Mengangkat Ekonomi Lokal lewat Mi Sagu

Suatu kali, dalam suatu kunjungan ke Kabupaten Meranti, Riau, saya  (Nasihin Masha) mendapati di wilayah ini terbiasa makan dengan sajian makanan dari bahan sagu. Ada bubur sempolet yang maknyus, dan yang mengejutkan adalah mi sagu. Suatu kali, teman wartawan Malaysia menulis status di akun facebooknya setelah berkunjung ke Meranti. Lalu saya menulis bahwa di sana ada mi sagu. Ia menjawab, ia membeli 40 kg mi sagu sebagai oleh-oleh. “Ini khas dan enak,” katanya. Orang Meranti bahkan dengan bangga bercerita bahwa wilayahnya merupakan penghasil sagu terbesar di Indonesia. Jadi, bukan Maluku atau Papua.

Pekan lalu, 2-4 Maret 2021, Rachmat Gobel melakukan perjalanan kerja ke Kabupaten Lingga, Kepulauan Riau. Gobel, wakil ketua DPR RI yang membidangi industri dan pembangunan. Mantan menteri perdagangan berdarah Gorontalo, Sulawesi, itu hendak meninjau pabrik pengolahan sagu. Ia juga didampingi pejabat dari BPPT yang membidangi agroindustri.

Selain ke pabrik pembuatan tepung sagu, Gobel juga ditunjukkan produk-produk yang dibuat dari limbah sagu hasil home industry ibu-ibu seperti sabun cuci, sanitizer, dan lain-lain. Pemilik pabrik pembuatan tepung sagu menyatakan bahwa tepungnya dijual ke Jawa, khususnya di Cirebon dan Surabaya.

Daik adalah ibukota kabupaten Lingga. Kabupaten ini memiliki ratusan pulau. Namun ada dua pulau besar, yang menjadi pulau utama kabupaten yang terletak di Kepulauan Riau ini. Pertama, Pulau Lingga. Nama pulau ini yang dijadikan nama kabupaten. Kedua, Pulau Singkep. Kabupaten ini memiliki sekitar 104 ribu penduduk. Jumlah penduduk terbanyak tinggal di Pulau Singkep, bukan di Pulau Lingga.

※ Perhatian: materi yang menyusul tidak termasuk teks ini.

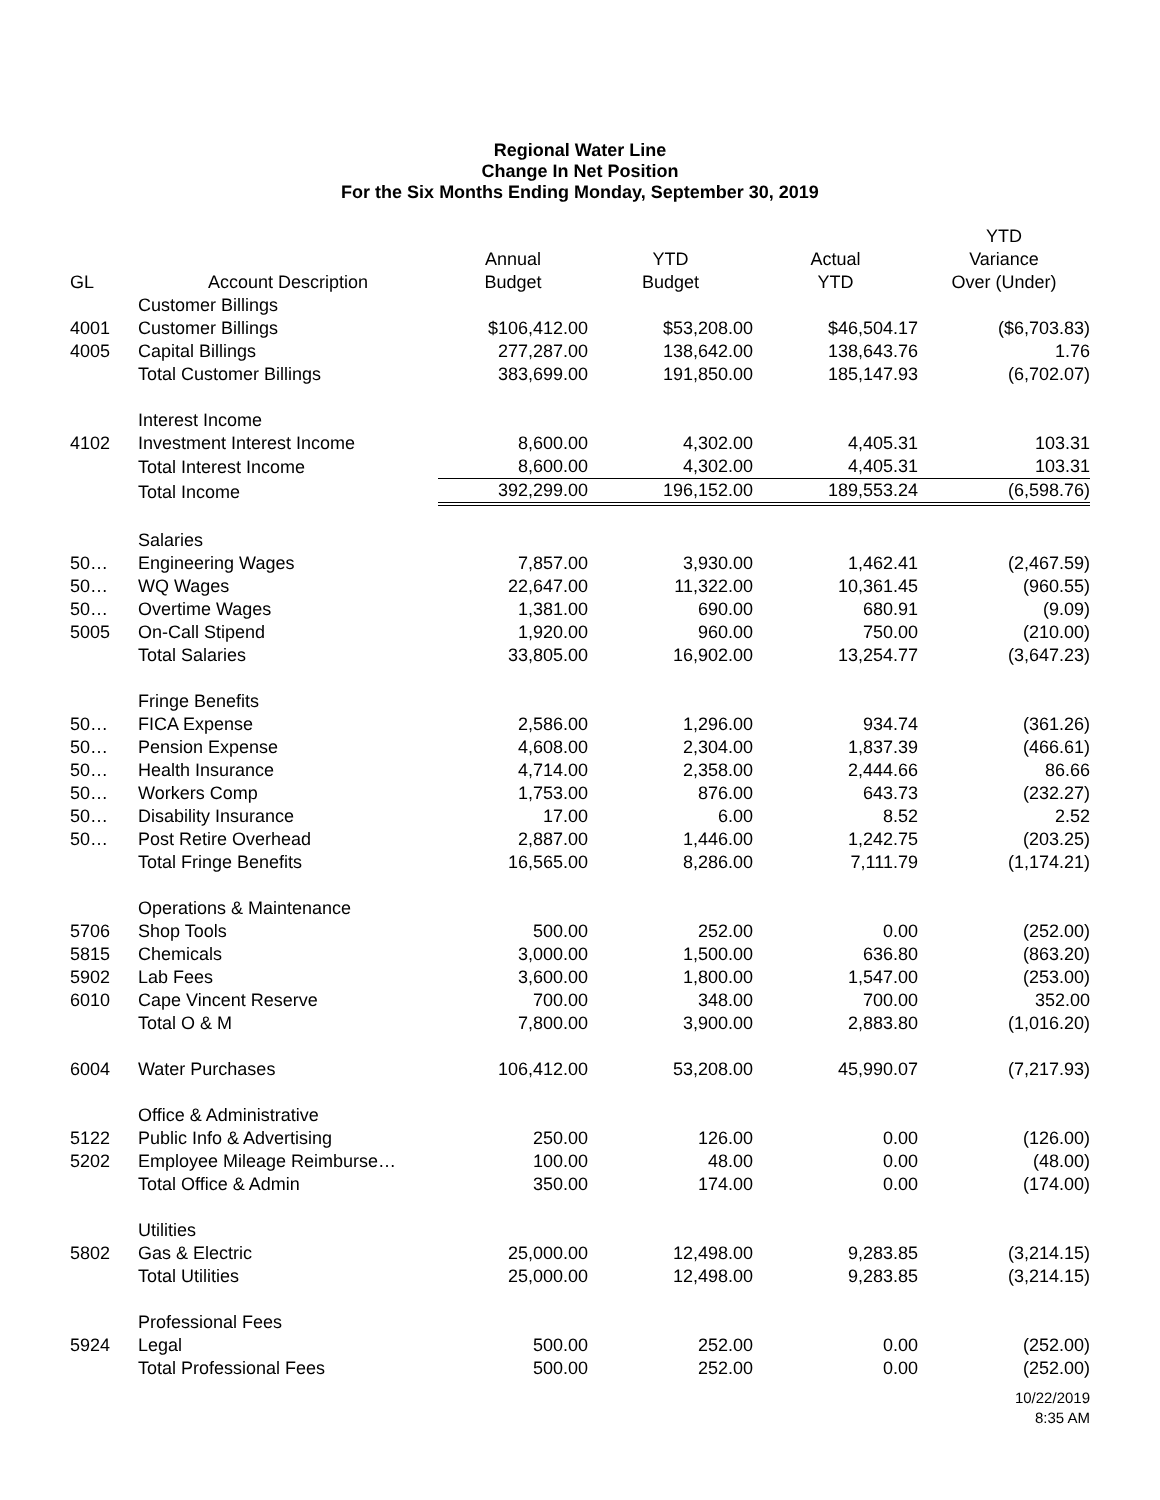Regional Water Line
Change In Net Position
For the Six Months Ending Monday, September 30, 2019
| | | | | | YTD |
| --- | --- | --- | --- | --- | --- |
| | | Annual | YTD | Actual | Variance |
| GL | Account Description | Budget | Budget | YTD | Over (Under) |
| | Customer Billings | | | | |
| 4001 | Customer Billings | $106,412.00 | $53,208.00 | $46,504.17 | ($6,703.83) |
| 4005 | Capital Billings | 277,287.00 | 138,642.00 | 138,643.76 | 1.76 |
| | Total Customer Billings | 383,699.00 | 191,850.00 | 185,147.93 | (6,702.07) |
| | Interest Income | | | | |
| 4102 | Investment Interest Income | 8,600.00 | 4,302.00 | 4,405.31 | 103.31 |
| | Total Interest Income | 8,600.00 | 4,302.00 | 4,405.31 | 103.31 |
| | Total Income | 392,299.00 | 196,152.00 | 189,553.24 | (6,598.76) |
| | Salaries | | | | |
| 50… | Engineering Wages | 7,857.00 | 3,930.00 | 1,462.41 | (2,467.59) |
| 50… | WQ Wages | 22,647.00 | 11,322.00 | 10,361.45 | (960.55) |
| 50… | Overtime Wages | 1,381.00 | 690.00 | 680.91 | (9.09) |
| 5005 | On-Call Stipend | 1,920.00 | 960.00 | 750.00 | (210.00) |
| | Total Salaries | 33,805.00 | 16,902.00 | 13,254.77 | (3,647.23) |
| | Fringe Benefits | | | | |
| 50… | FICA Expense | 2,586.00 | 1,296.00 | 934.74 | (361.26) |
| 50… | Pension Expense | 4,608.00 | 2,304.00 | 1,837.39 | (466.61) |
| 50… | Health Insurance | 4,714.00 | 2,358.00 | 2,444.66 | 86.66 |
| 50… | Workers Comp | 1,753.00 | 876.00 | 643.73 | (232.27) |
| 50… | Disability Insurance | 17.00 | 6.00 | 8.52 | 2.52 |
| 50… | Post Retire Overhead | 2,887.00 | 1,446.00 | 1,242.75 | (203.25) |
| | Total Fringe Benefits | 16,565.00 | 8,286.00 | 7,111.79 | (1,174.21) |
| | Operations & Maintenance | | | | |
| 5706 | Shop Tools | 500.00 | 252.00 | 0.00 | (252.00) |
| 5815 | Chemicals | 3,000.00 | 1,500.00 | 636.80 | (863.20) |
| 5902 | Lab Fees | 3,600.00 | 1,800.00 | 1,547.00 | (253.00) |
| 6010 | Cape Vincent Reserve | 700.00 | 348.00 | 700.00 | 352.00 |
| | Total O & M | 7,800.00 | 3,900.00 | 2,883.80 | (1,016.20) |
| 6004 | Water Purchases | 106,412.00 | 53,208.00 | 45,990.07 | (7,217.93) |
| | Office & Administrative | | | | |
| 5122 | Public Info & Advertising | 250.00 | 126.00 | 0.00 | (126.00) |
| 5202 | Employee Mileage Reimburse… | 100.00 | 48.00 | 0.00 | (48.00) |
| | Total Office & Admin | 350.00 | 174.00 | 0.00 | (174.00) |
| | Utilities | | | | |
| 5802 | Gas & Electric | 25,000.00 | 12,498.00 | 9,283.85 | (3,214.15) |
| | Total Utilities | 25,000.00 | 12,498.00 | 9,283.85 | (3,214.15) |
| | Professional Fees | | | | |
| 5924 | Legal | 500.00 | 252.00 | 0.00 | (252.00) |
| | Total Professional Fees | 500.00 | 252.00 | 0.00 | (252.00) |
10/22/2019
8:35 AM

Ini karena di masa kolonial Belanda di pulau ini terdapat tambang timah – pabrik timahnya kini beralih menjadi museum dan sekolah. Karena itu di Singkep denyut ekonomi lebih hidup dan penduduk pun berdatangan. Lalu kenapa ibukotanya di Lingga? Ini masalah sejarah. Orang Melayu menyukai sejarah. Hal ini bisa dilihat mengapa ibukota Kepulauan Riau terletak di Tanjung Pinang, bukan di Batam.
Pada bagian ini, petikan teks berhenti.